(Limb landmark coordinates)
=-=-=-=-=
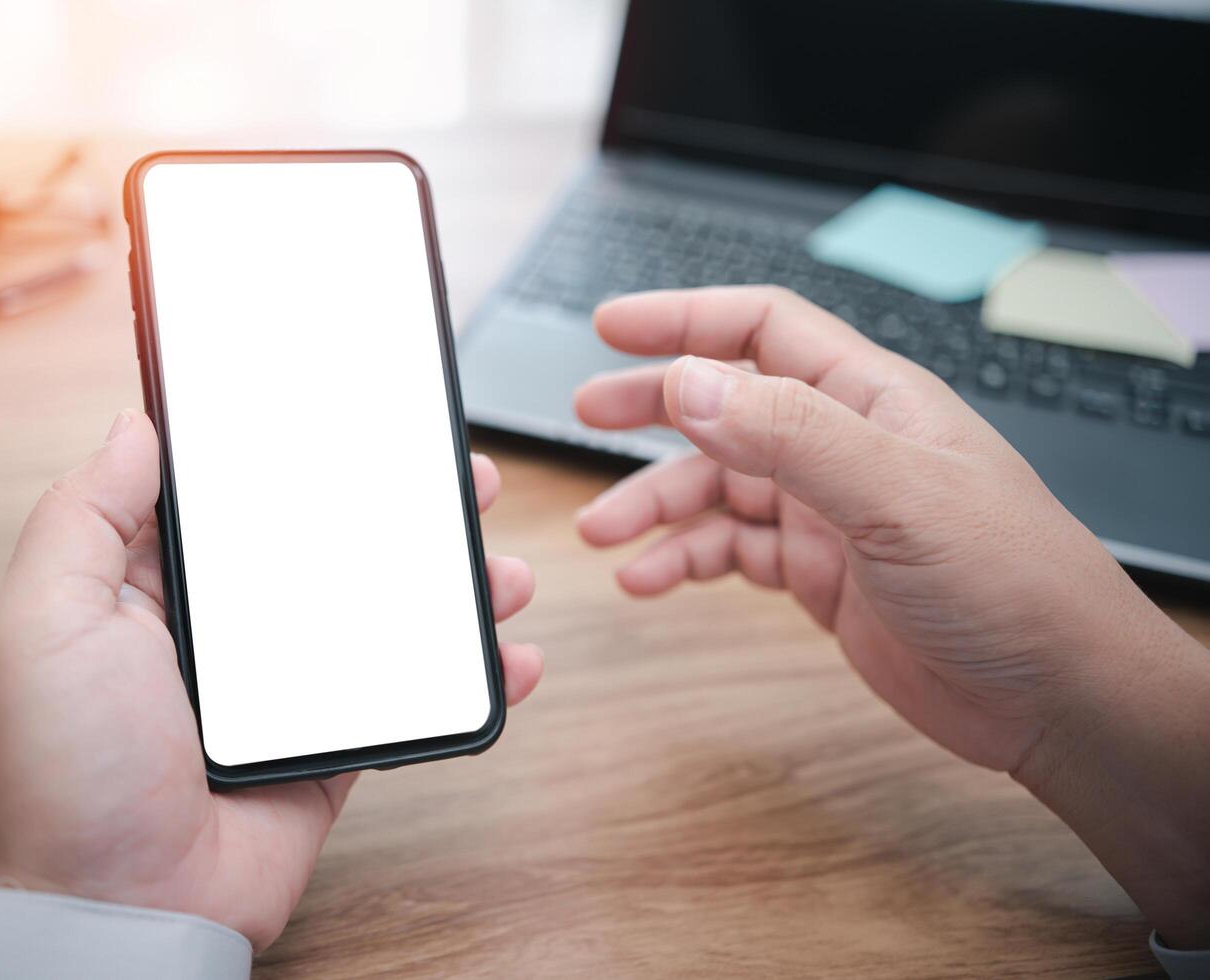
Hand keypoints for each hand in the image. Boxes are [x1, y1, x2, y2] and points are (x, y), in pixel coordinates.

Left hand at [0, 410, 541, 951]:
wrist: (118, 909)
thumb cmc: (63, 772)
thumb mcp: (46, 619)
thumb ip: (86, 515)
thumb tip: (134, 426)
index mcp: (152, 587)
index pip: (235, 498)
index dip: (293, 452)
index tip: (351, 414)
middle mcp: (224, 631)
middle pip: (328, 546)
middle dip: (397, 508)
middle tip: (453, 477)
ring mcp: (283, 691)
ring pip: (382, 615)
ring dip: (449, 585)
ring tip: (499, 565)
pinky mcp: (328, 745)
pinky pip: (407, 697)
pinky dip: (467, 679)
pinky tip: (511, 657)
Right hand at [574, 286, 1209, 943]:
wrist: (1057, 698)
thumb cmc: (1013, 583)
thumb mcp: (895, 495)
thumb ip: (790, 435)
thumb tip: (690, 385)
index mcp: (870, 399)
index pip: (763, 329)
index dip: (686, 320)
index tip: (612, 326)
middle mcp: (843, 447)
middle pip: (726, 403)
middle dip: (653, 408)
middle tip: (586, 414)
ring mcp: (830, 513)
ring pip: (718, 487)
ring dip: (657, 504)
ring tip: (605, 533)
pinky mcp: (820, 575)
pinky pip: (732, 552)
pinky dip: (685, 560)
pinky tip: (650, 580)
=-=-=-=-=
> Task instructions:
State how many lines in the records above contain the word "index", giving only the number.

> Completed exercise:
8